Le pseudonyme que vous avez choisi est un signe pour moi, puisque, comme je le montrerai bientôt, Pierre Cot, à l’intérieur même de son rapport à l’Assemblée nationale constituante, n’a pas hésité à se placer sous l’autorité doctrinale de Robespierre.
Votre intervention est d’autant plus importante que je donne ici les résultats de quarante-cinq années de travail.
Je peux bien vous le dire, à vous : en décembre 1969, dans l’amphithéâtre où François Borella dispensait son cours de droit constitutionnel, j’ai tout à coup appris de sa bouche que le général de Gaulle avait violé la Constitution en 1962.
Je n’y ai tout d’abord pas cru. J’ai surtout compris que je ne pourrais jamais transmettre cette information à mes parents... Comme beaucoup de personnes qui avaient connu le temps de la Libération, ils ne pouvaient avoir aucun doute sur l’intégrité morale et politique de cette légende. D’autant que le Général lui-même était encore en vie.

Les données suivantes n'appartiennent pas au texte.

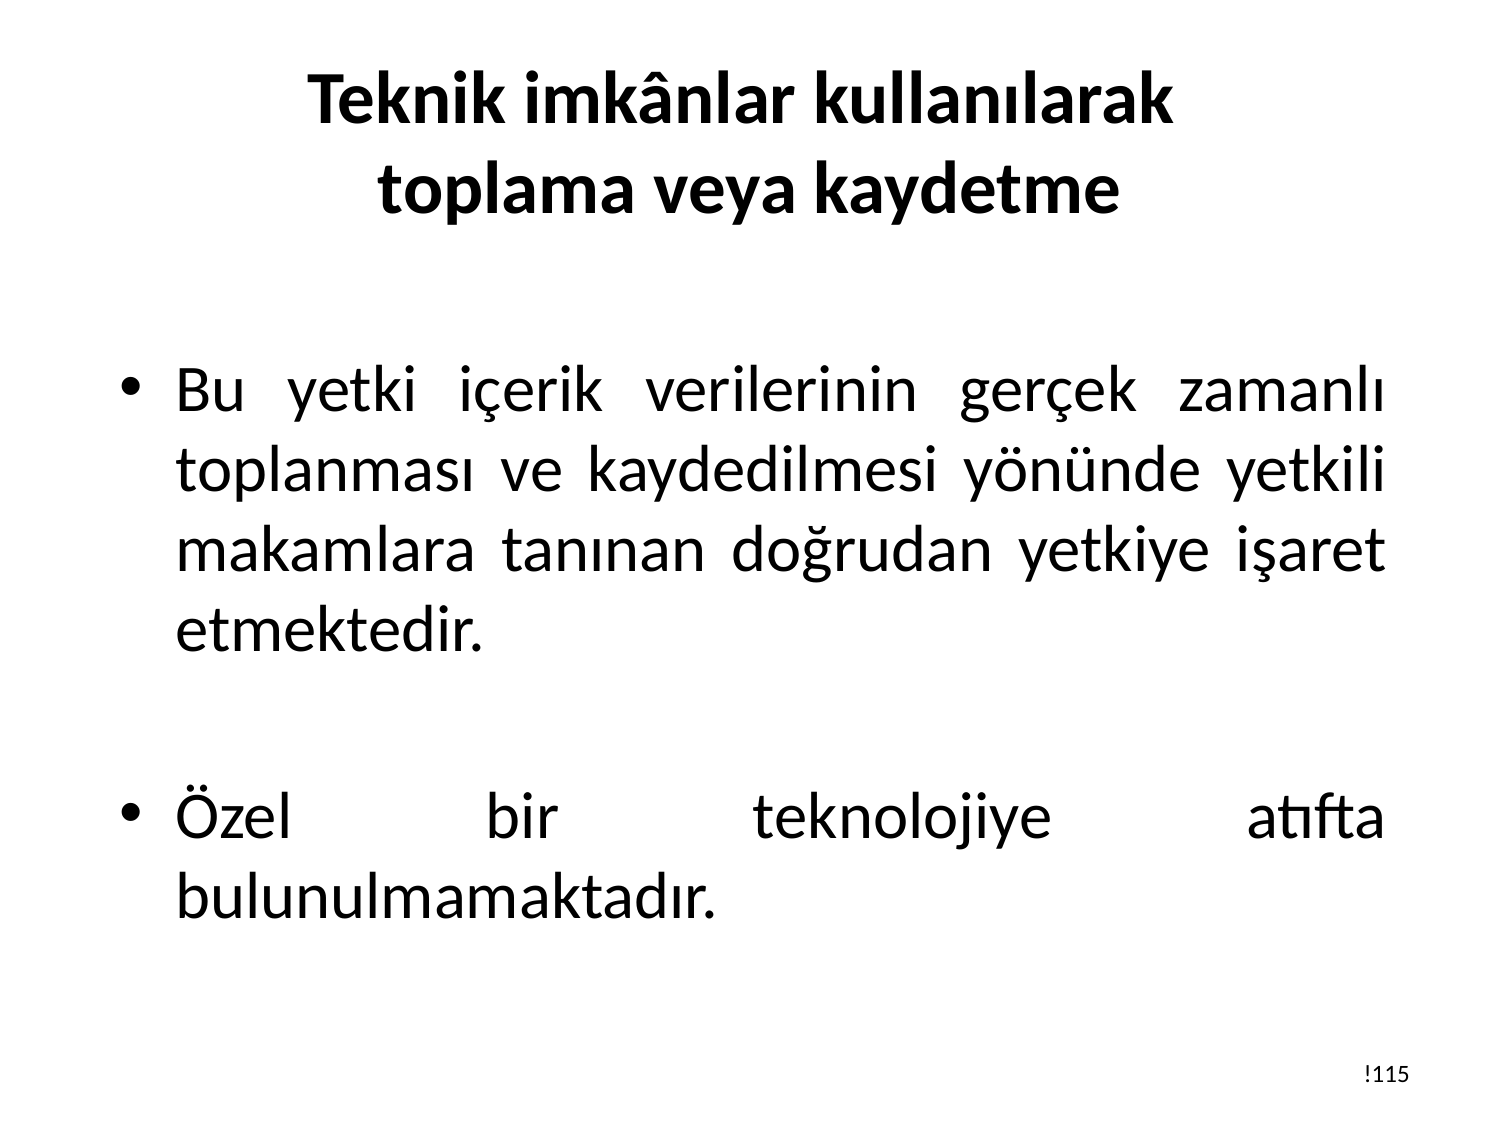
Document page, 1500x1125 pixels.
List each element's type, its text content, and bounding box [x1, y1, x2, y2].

J’ai donc travaillé d’arrache-pied depuis ce temps-là pour embrasser toutes les circonstances qui avaient entouré la vie de ce personnage...
Grâce à Internet, ma compagne, Françoise Petitdemange, et moi, pouvons enfin faire entendre nos voix qui, depuis 1976, ont été dûment étouffées par la presse nationale, régionale et locale, qu’elle soit écrite, radiophonique ou télévisuelle.
A bientôt le plaisir de vous lire encore.